I don't think so Ralph, LOL I'd never forget that face!


----------



## Jared

Plus one on the team mentality. However as an employee it's easy to become jaded when slimy employers take advantage, more often the case than not for the last twenty years in my experience. My first job working for my stepdad I started at $3 an hour tending bricklayers when I was 13. Was making $7.50 at 19 when I quit and found other employment. At that point I was basically labor foreman and could lay brick to the line pretty well. Guess he thought I still owed a lot of dues. Kinda put a chip on my shoulder for life. Even considering all that the team mentality permeates my state of mind. I guess its just the only logical way for me.

Sorry to hijack.

Can't comment on an hourly rate here in the south. Everything I've seen is just straight bidwork and VERY cheap at that. Seen a lot of people lose their asses. Actually, I think the reason people are shy about charging by the hour is because the clients know they might actually have to pay what the job is worth. And if somebody gave a straight bid that was high enough to make a little profit the client would just keep looking for a cutthroat bid.
Why are things so screwed up? You get what you pay for comes to mind.


----------



## Jared

Btw, I believe ralphs pic is one of the baldknobbers, a comedy show out in Branson.
Like grumpy said, you can never forget that face!


----------



## Grumpy

LOL I knew it wasn't his pic! 

My first job in this industry I had to negotiate my pay check every pay day.
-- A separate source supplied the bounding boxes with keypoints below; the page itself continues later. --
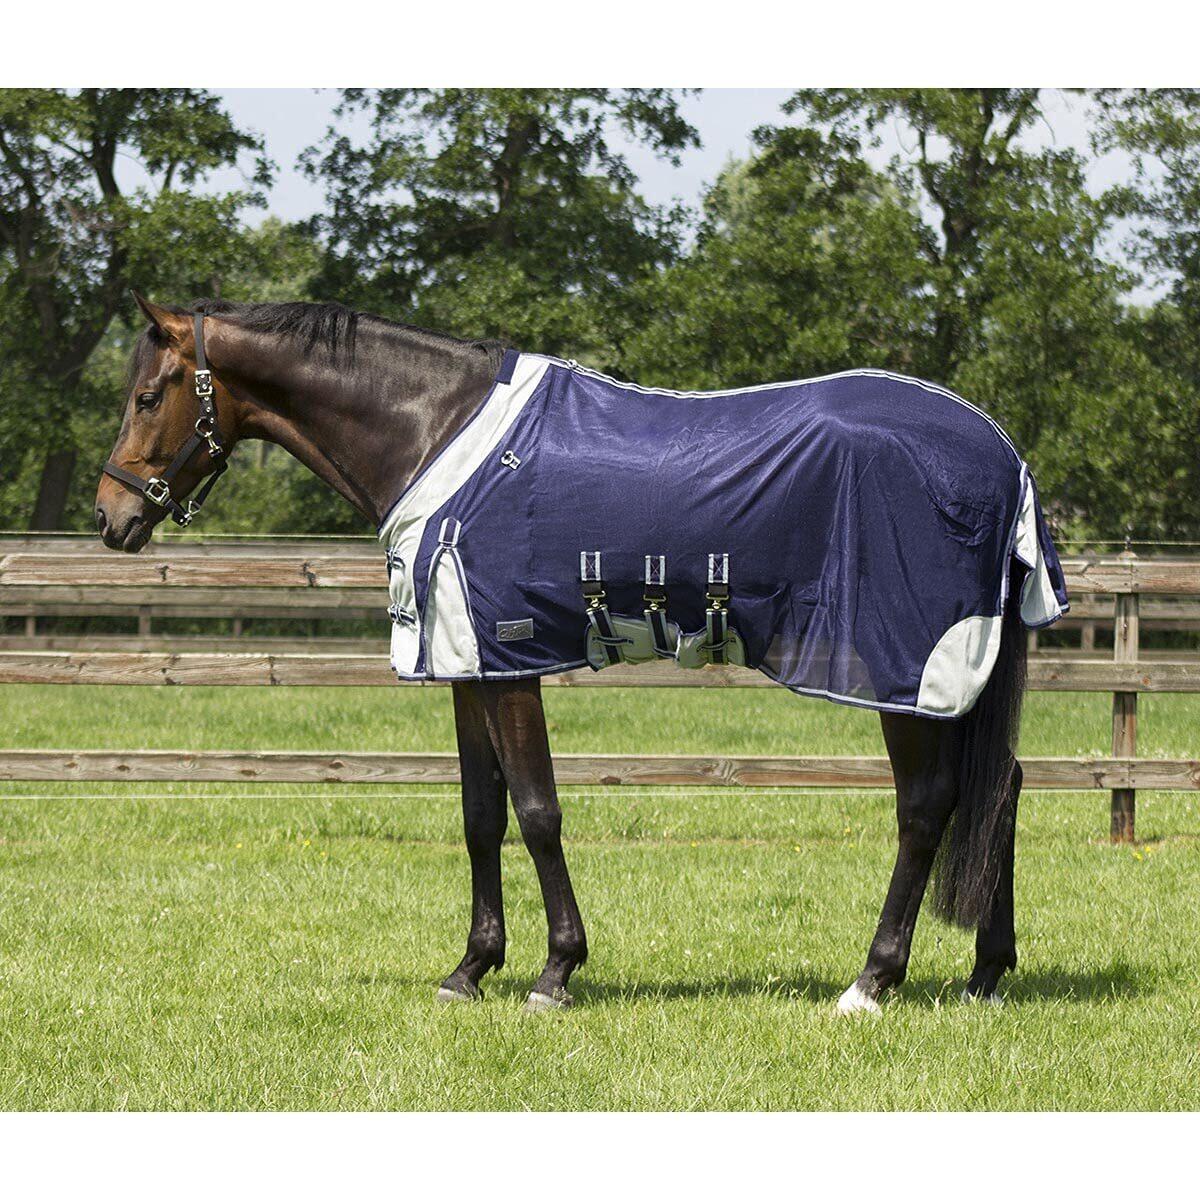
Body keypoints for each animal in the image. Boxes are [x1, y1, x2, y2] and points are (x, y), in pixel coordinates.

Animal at [95, 294, 1066, 1014]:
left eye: (148, 396)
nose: (113, 518)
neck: (431, 425)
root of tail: (1002, 456)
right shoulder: (469, 662)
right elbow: (480, 815)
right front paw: (470, 968)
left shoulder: (510, 660)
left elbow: (537, 811)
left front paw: (555, 972)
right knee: (1000, 789)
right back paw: (985, 972)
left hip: (904, 668)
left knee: (929, 805)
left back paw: (871, 980)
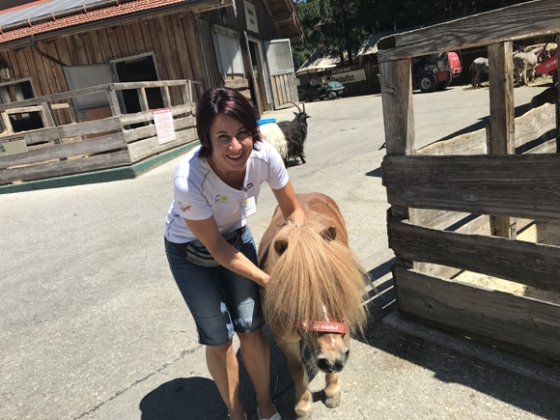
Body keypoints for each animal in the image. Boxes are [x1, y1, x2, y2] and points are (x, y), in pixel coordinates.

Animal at [258, 192, 368, 418]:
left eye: (338, 283)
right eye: (294, 294)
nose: (332, 359)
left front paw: (332, 390)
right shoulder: (284, 339)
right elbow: (295, 368)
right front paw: (303, 405)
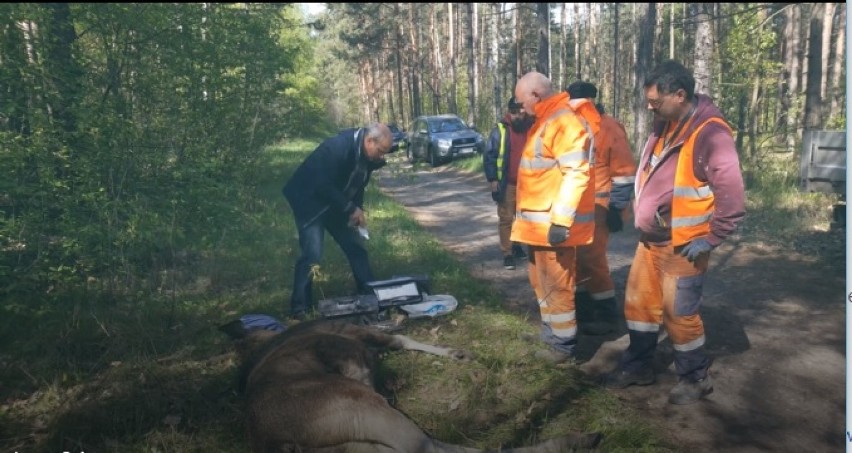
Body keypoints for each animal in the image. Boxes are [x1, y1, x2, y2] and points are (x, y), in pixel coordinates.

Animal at [223, 318, 604, 452]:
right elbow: (398, 338)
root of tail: (278, 442)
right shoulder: (353, 338)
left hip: (357, 443)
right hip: (368, 410)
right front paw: (459, 353)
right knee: (432, 446)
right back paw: (578, 438)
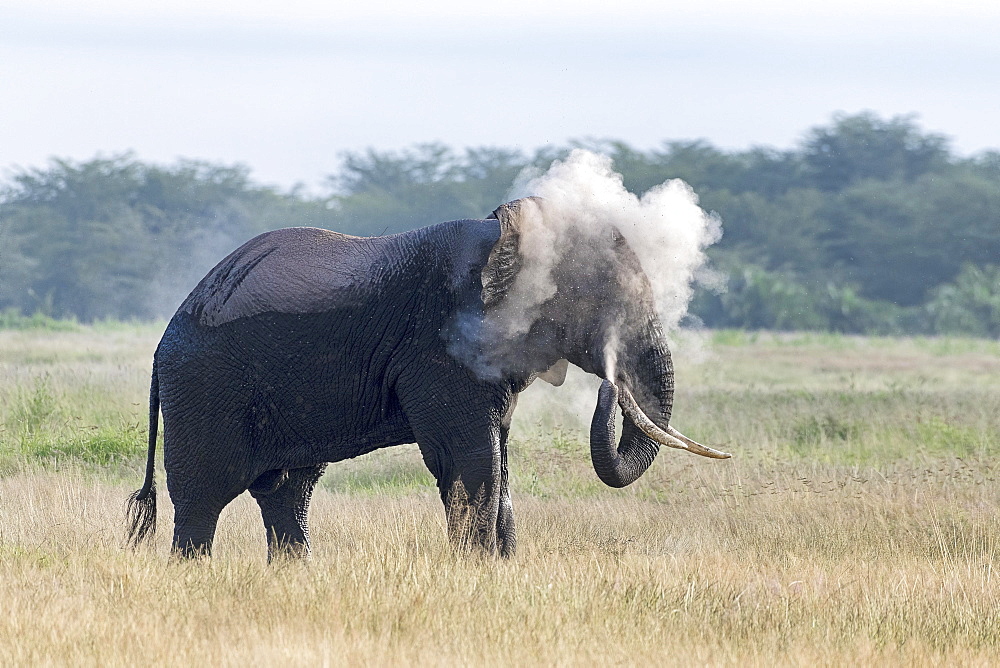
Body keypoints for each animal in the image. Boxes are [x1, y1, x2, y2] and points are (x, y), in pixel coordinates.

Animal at [129, 197, 732, 560]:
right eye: (606, 302)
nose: (610, 383)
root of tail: (165, 339)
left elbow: (498, 461)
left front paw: (500, 570)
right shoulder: (440, 350)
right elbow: (470, 457)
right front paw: (479, 570)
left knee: (287, 490)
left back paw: (295, 574)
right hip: (205, 385)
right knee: (204, 495)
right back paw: (195, 574)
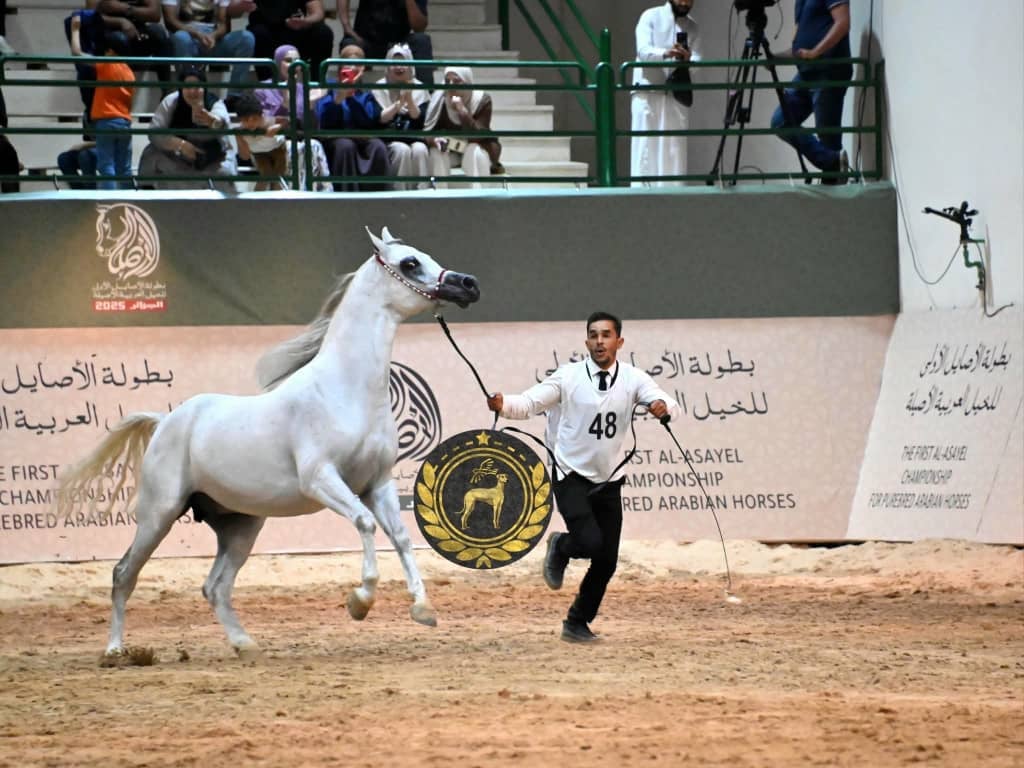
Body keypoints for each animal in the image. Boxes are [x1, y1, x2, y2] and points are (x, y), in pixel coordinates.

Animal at [56, 227, 480, 657]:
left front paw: (423, 609)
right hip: (158, 514)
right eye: (409, 263)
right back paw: (115, 651)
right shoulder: (322, 479)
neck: (345, 389)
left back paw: (245, 645)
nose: (468, 284)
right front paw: (360, 601)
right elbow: (364, 523)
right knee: (123, 573)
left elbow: (401, 537)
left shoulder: (377, 484)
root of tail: (165, 422)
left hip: (240, 526)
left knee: (215, 586)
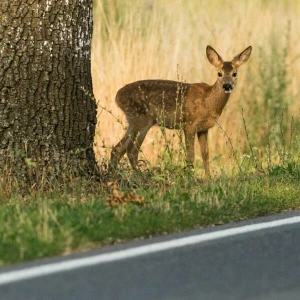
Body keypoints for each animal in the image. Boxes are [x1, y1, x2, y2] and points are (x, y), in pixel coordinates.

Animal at [109, 45, 251, 176]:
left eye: (235, 74)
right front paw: (191, 178)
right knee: (131, 150)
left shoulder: (203, 128)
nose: (227, 86)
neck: (208, 101)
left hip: (134, 121)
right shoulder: (189, 124)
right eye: (219, 73)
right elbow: (190, 156)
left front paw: (208, 179)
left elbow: (205, 155)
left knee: (118, 149)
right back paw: (139, 176)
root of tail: (117, 96)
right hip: (142, 119)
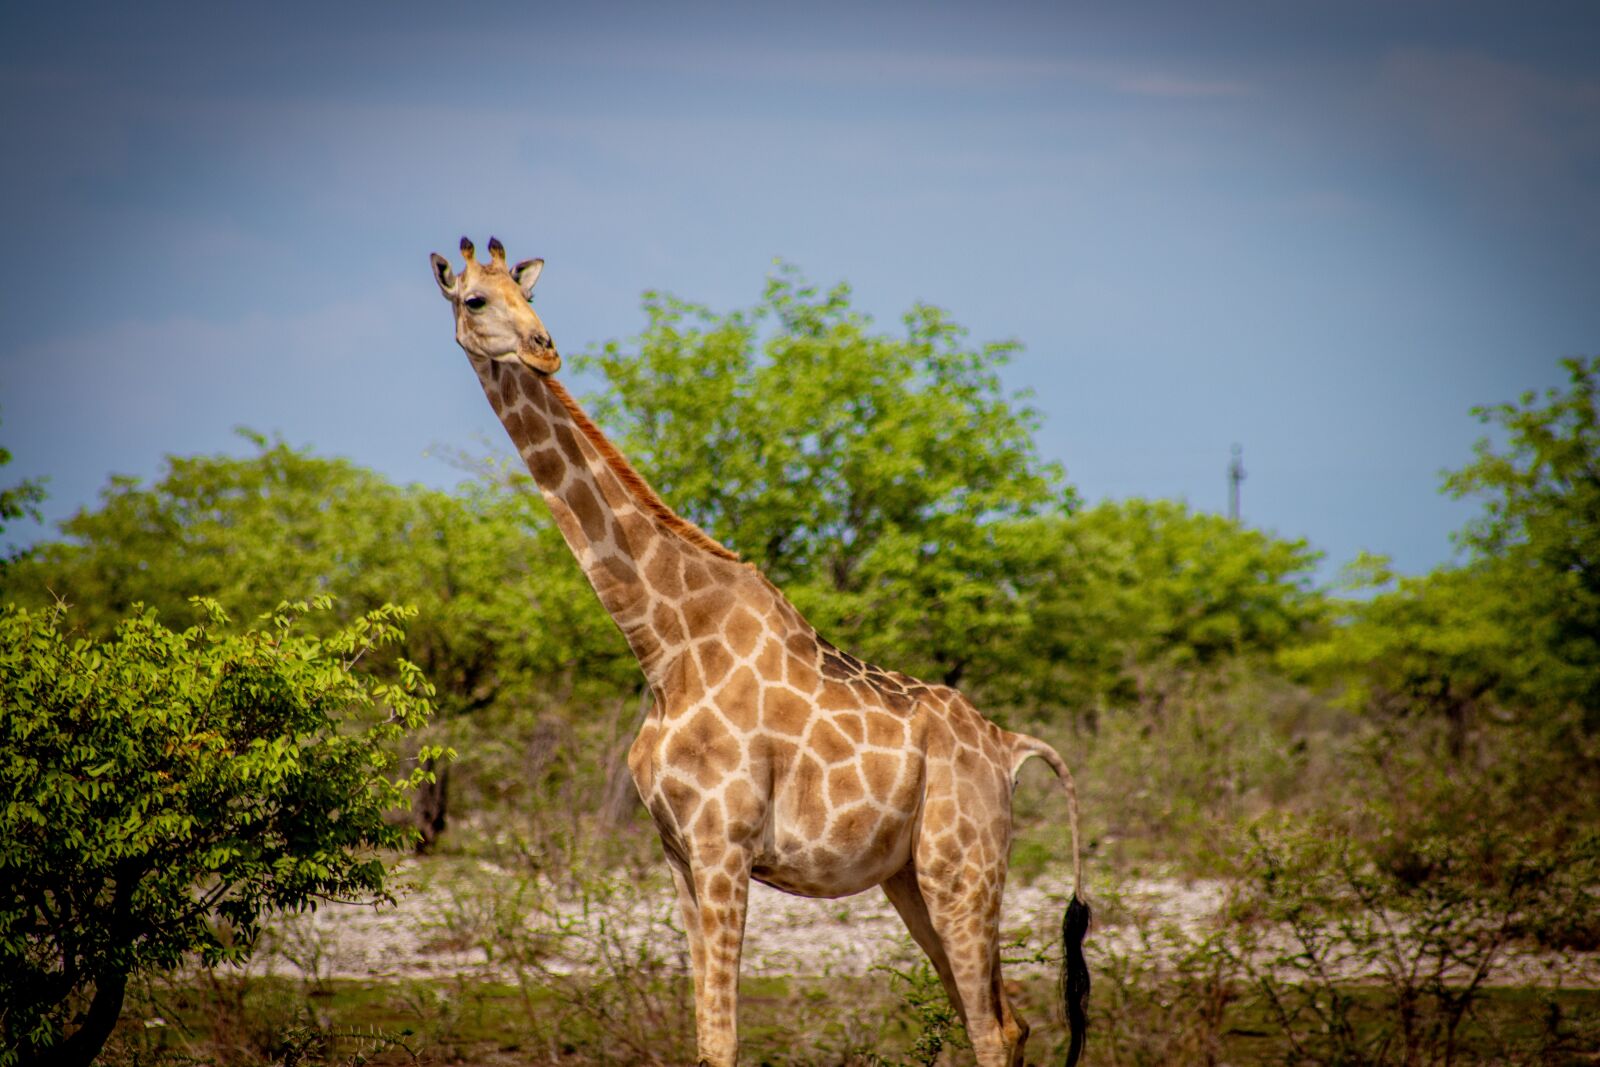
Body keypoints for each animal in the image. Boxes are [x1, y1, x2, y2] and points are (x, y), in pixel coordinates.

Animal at [429, 237, 1091, 1067]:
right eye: (476, 300)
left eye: (526, 296)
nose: (544, 348)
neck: (667, 645)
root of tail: (1008, 745)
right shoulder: (678, 853)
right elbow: (705, 1034)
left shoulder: (724, 845)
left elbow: (722, 1040)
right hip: (910, 875)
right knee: (1009, 1020)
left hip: (961, 868)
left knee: (990, 1025)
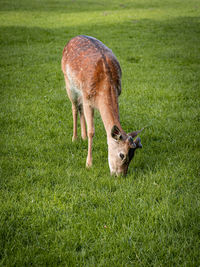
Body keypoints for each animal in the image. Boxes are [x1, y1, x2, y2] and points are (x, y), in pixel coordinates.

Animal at [61, 36, 142, 178]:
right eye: (122, 155)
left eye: (132, 156)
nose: (120, 175)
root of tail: (72, 39)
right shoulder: (88, 99)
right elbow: (91, 131)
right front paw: (88, 164)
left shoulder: (116, 94)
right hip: (69, 83)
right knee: (74, 107)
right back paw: (75, 138)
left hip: (80, 91)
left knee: (80, 108)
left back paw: (82, 137)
So much for making $10 an hour. 


Things are screwed up because WE allow them to be screwed up, overcome with the fear of "What if I don't get the job?!" Charging by the hour is only common in service work, and really only common in commercial, though I am getting more residential to come over to my side of thinking. "I can give you a fixed price covering all the variables and what ifs and unknowns but obviously I have to charge for all that, not to mention bundle in a trip charge to come out and estimate. From what you are describing this is a 4 hour repair @80 an hour plus materials, I'll probably have to charge an extra $300 or more if you want a fixed bid just to cover my butt and make sure I am not losing." 

When I bid repairs (and get them) I make very good money. Some repairs I have to bid because they are simply too complex or too large to do by the hour. What I like though, is getting paid the hourly wage to do a temp repair and at the same time providing a fixed price for a more permanent repair. Getting paid for estimates is nice. 

I won't lie though, still most people here are shy and timid to pay by the hour for roofing because going back to the fear of "what if I don't get the job" we hurt ourselves by giving free estimates for every little thing and the customer won't be conditioned into wanting to pay for estimates until the majority of roofers start charging for them.


----------



## Jared

Amen.


----------



## RalphTheRoofer

Shucks - caught me guys. :whistling:


----------



## Guttersmiths

I'm at $120 hour. I price myself out of some jobs, but so what? I know what my guys are worth.


----------



## Grumpy

$120 per man hour or per crew hour? That's what the unions charge around here per roofing man hour.


----------